DOCUMENT TEXT —
# Thread: Calculating partial derivatives by implicit differentiation of the Law of Cosines

1. ## Calculating partial derivatives by implicit differentiation of the Law of Cosines

If a,b,c are sides of a triangle and A,B,C are the opposite angles, calculate бA/бa, бA/бb, бA/бc by implicit differentiation of the Law of Cosines.

Any help would be appreciated!

ASSIGNMENT — In the Law of Cosines thread, what do a, b, c and A, B, C stand for? You can skip the data that comes next; it isn't needed.

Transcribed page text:
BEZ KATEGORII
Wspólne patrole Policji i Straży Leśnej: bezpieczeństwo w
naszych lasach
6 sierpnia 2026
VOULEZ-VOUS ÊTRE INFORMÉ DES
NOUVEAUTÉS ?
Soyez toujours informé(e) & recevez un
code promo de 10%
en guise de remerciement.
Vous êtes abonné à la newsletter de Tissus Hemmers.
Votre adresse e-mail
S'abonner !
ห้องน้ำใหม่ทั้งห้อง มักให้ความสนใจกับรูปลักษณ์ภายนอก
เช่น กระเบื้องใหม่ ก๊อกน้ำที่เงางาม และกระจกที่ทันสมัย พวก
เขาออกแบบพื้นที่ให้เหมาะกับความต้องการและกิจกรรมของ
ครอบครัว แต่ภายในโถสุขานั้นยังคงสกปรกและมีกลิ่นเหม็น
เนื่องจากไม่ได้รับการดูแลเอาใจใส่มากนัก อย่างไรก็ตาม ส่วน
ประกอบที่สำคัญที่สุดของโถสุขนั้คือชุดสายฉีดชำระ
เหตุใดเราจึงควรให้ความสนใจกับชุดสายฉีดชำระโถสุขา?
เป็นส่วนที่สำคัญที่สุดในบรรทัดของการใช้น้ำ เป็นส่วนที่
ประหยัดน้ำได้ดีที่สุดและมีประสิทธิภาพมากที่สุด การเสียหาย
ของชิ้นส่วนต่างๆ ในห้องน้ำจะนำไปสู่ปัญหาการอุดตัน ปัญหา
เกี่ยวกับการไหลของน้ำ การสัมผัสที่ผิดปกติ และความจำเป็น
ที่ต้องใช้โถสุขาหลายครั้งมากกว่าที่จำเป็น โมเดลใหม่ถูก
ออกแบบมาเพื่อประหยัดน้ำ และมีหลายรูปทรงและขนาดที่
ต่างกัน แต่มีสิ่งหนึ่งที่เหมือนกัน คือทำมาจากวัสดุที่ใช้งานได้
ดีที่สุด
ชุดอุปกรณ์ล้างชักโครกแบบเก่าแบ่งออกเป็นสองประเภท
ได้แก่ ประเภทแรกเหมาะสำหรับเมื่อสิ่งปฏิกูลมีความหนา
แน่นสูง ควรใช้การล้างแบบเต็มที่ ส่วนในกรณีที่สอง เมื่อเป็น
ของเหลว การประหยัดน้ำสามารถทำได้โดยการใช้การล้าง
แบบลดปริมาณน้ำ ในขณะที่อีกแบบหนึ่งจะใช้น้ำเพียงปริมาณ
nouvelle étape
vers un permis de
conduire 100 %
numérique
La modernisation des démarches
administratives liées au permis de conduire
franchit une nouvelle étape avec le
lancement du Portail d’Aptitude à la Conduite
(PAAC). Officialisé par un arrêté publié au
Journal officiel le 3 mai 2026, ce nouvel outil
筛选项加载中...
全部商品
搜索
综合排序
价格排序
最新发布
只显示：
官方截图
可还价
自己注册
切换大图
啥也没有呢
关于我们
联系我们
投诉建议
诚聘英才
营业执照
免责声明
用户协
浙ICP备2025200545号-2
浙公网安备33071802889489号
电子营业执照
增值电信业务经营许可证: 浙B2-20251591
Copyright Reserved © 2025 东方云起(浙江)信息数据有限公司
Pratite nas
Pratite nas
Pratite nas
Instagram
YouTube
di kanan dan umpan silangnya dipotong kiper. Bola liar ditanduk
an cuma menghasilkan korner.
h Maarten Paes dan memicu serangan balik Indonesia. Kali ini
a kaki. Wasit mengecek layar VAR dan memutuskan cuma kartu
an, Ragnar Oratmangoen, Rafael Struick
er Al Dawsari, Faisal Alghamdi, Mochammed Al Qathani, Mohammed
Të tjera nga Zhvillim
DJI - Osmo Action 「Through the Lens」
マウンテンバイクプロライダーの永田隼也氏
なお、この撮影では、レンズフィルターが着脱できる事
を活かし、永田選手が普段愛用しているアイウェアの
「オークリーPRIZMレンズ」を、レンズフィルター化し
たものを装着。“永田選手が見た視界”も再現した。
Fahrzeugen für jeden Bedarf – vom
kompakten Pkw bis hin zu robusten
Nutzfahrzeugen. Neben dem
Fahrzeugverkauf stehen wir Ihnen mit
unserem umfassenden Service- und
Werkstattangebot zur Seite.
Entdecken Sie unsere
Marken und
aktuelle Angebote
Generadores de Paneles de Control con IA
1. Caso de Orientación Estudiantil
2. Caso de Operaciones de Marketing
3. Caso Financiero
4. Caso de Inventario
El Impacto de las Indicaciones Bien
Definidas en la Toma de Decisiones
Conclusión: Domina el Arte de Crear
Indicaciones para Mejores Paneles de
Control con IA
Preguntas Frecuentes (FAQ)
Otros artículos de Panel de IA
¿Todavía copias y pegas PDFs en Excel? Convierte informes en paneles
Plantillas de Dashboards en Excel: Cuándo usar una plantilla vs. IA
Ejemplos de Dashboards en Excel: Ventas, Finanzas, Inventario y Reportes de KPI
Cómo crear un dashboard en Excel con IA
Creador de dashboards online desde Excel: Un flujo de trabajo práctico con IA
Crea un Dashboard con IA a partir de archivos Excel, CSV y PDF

YOUR RESPONSE — a, b, c are the sides of a triangle, and A, B, C are the opposite angles.